Plastic Soup a Hard Meal to Swallow

This is a guest post by Nicole Mertens. 

A few weeks ago, I was walking down a beach on the Mornington Peninsula. It has been many years since I visited this beach, but having recently made the move back to Melbourne it was a pleasant and nostalgic experience. Strolling past colourful bathing boxes, occasionally dipping my feet into the crystal blue water, enjoying the sunshine… it was perfect, but for one little thing. Well, lots and lots of little things.

I’m talking about plastic debris.

As we walked I couldn’t help but pick out colourful shards of plastic amongst the sand. The little lids from sushi sauce bottles and flashes of silver film from chip packets long dead. At first glance this beach was pristine; white sand littered only with colourful shells for as far as the eye could see. But up close was a different story, and it’s one shared by most urban beaches in our country and across the world.
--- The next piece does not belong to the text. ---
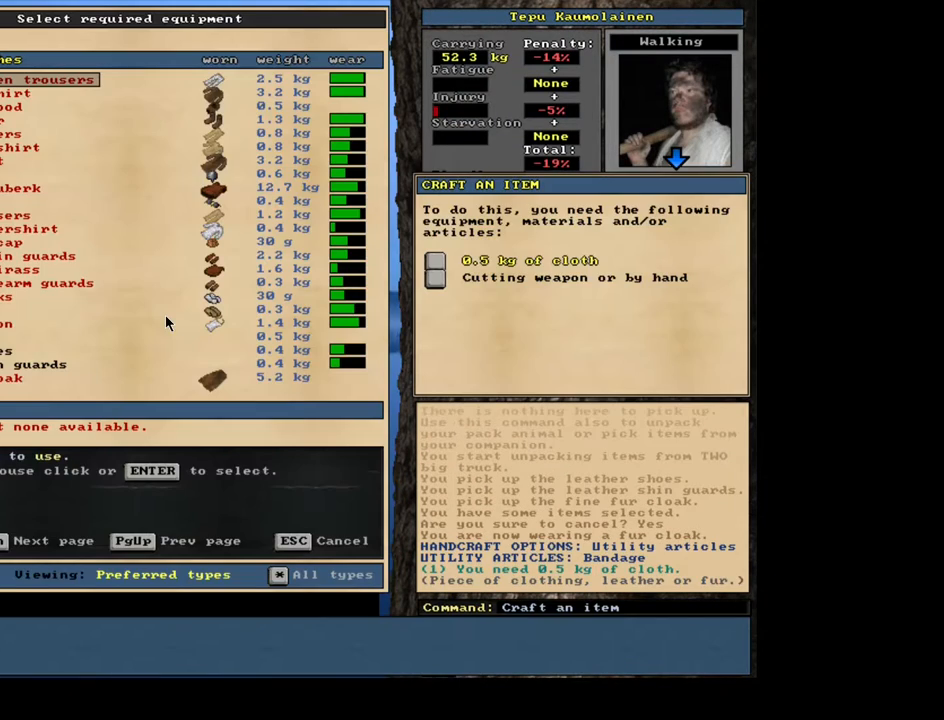
{"keys": ["down"], "mouse": [], "events": [[467, "down", "down"]]}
Chances are you already know about coastal and marine debris, and in particular the impact plastic litter has on our marine life. Recently, news that a beached whale in Norway had over 30 plastic bags in its stomach reached outlets worldwide. Scientists concluded that the animal was starving as it simply could not eat any real food, and speculated that the bags may have been mistaken for squid. Sadly, this is not an isolated incident. Aside from whales, many marine turtles unwittingly fill their stomachs with plastic bags, which also do a very good job of imitating jellyfish.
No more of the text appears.